I’ve got a very special place in my heart for King Juan Carlos of Spain.
That’s where leaders touch us the most, in the heart.
Sometimes they have to resort to other areas of the human anatomy to earn their way into our hearts. One February night, half a lifetime ago, Juan Carlos showed me, and most everyone in Spain at the time, that he had a serious set of cojones!
Thirty years ago today, Western Europe had its last coup d’etat. It was Spain, 23 February, 1981. I had the good fortune to be living there and witness one of the greatest acts of leadership of our time, although I was more than a little nervous as the events unfolded.
Spain’s young democracy was suffering growing pains. Parliament was attempting to elect its next Prime Minister. While the process was not smooth, no one could anticipate what a test this democracy was about to face.
A wild-ass Lieutenant Colonel named Antonio Tejero stormed the Lower House of Deputies with 200 Guardia Civil and a pistol in his right hand. Loosely translated, he shouted, “We’re going back to the good ol’ days.”
Tejero longed for days gone by, the days of El Generalisimo Francisco Franco, the Spanish dictator who ruled Spain for 40 long years and shielded the country from the rest of Europe.

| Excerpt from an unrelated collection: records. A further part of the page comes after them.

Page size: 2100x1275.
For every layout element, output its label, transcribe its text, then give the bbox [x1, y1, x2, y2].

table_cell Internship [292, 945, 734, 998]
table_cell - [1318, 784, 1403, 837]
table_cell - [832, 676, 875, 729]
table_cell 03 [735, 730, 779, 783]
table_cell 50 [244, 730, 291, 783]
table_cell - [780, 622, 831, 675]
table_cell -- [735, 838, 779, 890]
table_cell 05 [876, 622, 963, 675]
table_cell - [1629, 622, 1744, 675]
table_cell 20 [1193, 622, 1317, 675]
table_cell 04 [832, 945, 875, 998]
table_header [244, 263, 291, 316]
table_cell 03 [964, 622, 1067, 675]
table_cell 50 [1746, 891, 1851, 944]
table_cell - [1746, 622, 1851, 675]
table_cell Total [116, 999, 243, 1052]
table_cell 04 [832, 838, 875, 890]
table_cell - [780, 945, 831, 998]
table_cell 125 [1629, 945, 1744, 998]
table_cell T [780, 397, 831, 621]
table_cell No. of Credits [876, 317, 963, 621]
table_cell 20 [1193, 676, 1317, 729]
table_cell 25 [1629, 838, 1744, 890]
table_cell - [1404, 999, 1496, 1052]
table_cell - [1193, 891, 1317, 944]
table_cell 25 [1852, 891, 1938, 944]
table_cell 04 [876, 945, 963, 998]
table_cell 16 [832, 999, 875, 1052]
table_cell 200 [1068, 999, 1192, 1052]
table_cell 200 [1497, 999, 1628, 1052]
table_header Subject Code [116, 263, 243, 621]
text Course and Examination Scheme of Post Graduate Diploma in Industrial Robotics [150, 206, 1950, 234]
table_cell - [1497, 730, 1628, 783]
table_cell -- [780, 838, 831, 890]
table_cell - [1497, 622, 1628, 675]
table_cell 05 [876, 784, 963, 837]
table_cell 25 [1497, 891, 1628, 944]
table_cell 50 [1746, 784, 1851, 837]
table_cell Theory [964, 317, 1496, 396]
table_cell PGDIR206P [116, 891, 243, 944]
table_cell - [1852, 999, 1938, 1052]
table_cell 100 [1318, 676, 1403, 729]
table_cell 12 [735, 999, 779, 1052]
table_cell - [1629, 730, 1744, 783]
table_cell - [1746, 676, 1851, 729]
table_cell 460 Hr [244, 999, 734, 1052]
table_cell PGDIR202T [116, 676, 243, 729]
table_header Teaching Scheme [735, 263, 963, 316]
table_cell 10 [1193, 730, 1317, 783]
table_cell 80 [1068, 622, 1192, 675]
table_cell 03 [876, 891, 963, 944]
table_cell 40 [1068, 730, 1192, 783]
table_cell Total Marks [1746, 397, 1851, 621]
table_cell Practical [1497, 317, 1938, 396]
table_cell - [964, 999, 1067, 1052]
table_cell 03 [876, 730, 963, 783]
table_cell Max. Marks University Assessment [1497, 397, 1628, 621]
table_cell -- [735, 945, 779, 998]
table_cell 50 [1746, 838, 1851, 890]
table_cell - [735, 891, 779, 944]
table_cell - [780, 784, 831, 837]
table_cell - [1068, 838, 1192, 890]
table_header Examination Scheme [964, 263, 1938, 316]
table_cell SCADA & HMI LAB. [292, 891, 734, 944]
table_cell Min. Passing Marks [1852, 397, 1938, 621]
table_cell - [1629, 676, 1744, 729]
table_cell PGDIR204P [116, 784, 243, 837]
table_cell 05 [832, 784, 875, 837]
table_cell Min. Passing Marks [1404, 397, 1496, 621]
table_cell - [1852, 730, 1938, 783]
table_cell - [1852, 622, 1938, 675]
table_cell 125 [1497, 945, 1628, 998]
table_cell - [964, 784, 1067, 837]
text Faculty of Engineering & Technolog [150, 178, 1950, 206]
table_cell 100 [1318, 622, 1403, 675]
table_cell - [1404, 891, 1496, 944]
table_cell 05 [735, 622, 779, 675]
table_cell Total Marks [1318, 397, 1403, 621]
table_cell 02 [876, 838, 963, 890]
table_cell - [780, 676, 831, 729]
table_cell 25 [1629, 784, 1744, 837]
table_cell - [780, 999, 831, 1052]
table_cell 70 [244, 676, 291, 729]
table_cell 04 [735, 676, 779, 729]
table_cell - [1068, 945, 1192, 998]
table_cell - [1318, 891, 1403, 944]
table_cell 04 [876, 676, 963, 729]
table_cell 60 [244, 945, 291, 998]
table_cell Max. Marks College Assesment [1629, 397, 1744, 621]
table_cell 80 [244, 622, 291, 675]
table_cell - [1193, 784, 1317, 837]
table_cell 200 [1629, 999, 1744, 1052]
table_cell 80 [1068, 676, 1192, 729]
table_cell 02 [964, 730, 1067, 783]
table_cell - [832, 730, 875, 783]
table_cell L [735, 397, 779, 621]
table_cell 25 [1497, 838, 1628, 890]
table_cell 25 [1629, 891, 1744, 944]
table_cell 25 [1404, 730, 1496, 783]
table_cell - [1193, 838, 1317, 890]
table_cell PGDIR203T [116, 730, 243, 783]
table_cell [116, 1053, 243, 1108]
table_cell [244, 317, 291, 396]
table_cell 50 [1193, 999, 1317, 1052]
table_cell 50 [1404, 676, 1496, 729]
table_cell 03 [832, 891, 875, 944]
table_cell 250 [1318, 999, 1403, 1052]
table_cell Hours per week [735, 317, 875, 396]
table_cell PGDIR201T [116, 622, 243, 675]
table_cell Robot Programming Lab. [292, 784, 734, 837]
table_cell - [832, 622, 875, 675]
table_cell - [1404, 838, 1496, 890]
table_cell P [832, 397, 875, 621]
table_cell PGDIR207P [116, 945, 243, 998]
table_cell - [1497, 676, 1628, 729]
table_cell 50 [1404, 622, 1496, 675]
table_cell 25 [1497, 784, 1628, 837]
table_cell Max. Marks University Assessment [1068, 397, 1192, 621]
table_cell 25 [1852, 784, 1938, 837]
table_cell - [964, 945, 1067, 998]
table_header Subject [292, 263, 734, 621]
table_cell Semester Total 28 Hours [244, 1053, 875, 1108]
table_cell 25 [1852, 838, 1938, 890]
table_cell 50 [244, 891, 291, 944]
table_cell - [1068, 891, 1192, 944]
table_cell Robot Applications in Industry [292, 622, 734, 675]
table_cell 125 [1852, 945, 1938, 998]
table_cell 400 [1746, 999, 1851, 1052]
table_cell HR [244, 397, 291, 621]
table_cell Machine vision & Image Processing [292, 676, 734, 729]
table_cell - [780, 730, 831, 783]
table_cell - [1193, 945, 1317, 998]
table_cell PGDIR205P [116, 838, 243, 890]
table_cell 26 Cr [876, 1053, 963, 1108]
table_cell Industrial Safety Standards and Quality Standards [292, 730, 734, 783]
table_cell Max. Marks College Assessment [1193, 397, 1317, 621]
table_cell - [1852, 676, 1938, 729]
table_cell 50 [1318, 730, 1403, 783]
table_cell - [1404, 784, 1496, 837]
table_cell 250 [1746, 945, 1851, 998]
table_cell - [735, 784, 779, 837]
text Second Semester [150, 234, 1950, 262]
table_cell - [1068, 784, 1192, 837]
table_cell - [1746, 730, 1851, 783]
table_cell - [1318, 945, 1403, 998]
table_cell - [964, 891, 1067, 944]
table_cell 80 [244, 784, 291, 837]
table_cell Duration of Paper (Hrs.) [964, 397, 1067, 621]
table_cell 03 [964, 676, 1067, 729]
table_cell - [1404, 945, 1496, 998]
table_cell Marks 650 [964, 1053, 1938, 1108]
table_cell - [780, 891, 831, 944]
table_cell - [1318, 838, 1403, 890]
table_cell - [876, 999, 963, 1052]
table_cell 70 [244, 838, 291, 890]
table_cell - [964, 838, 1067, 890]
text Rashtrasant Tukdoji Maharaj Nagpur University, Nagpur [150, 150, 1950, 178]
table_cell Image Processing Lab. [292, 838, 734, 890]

Paint fell from the ceiling as bullets were fired into the air. Tejero had everyone’s attention. He and his hombres secuestered the ministers in the Parliament, and Spain came to a stand still.
I remember wondering if I should flee the Gothic Quarter of Barcelona and head to the French border, but a Spanish train didn’t seem like anything to bet on. Some of my neighbors had far bigger worries than I — prison among them — and they weren’t running for cover. Instead, they were filling the bars for a good debate.
So I decided to hunker down and join the lines of housewives and students buying rice, flour and whatever other staples were left on the shelves, before stopping by a bar to listen to what the hombres were saying.
It was apparent, at least in this working class neighborhood, that Tejero’s vision was not that of the people. Spaniards thought democracy was pretty cool, and dictatorship was so… un-Western-European.
The late afternoon went into the evening, and uncertainty gave way to fear. How was this going to end? Would it end? TV’s were on around the nation as Spaniards had their late dinners with eyes glued to national television.
At 1 a.m., the Spanish national anthem played. King Juan Carlos de Borbon y Borbon was introduced.
Dressed in the highest military uniform as Capitan General de los Ejercitos (Armed Forces), the King spoke seriously and deliberately. In a nutshell, he said, “La corona, the crown, does not recognize this outlaw officer, and it fully supports Spain’s democratic process.”
Perfectly timed. The country breathed a collective sigh of relief.
In the world of power and social conflict, El Rey essentially said, “Spain will go back to military dictatorship only over my dead body. Good night, fellow countrymen. Sleep tight.”
Barcelona’s Gothic Quarter is usually noisy well into the night. But right then, you couldn’t hear anything. No motorbikes. No juke box. No partiers having their penultimate glass of brandy. Could the entire country have been speechless?
Here we are, thirty years later. February 2011.
There are still a few dictators around, and they’re on the run. Why? Because they don’t love the people they’re leading.
I watch as these cowards hide behind their armies and kill their own people.
King Juan Carlos stood up to the military, for the people.
Juan Carlos had cojones. And Spain has been a democracy ever since.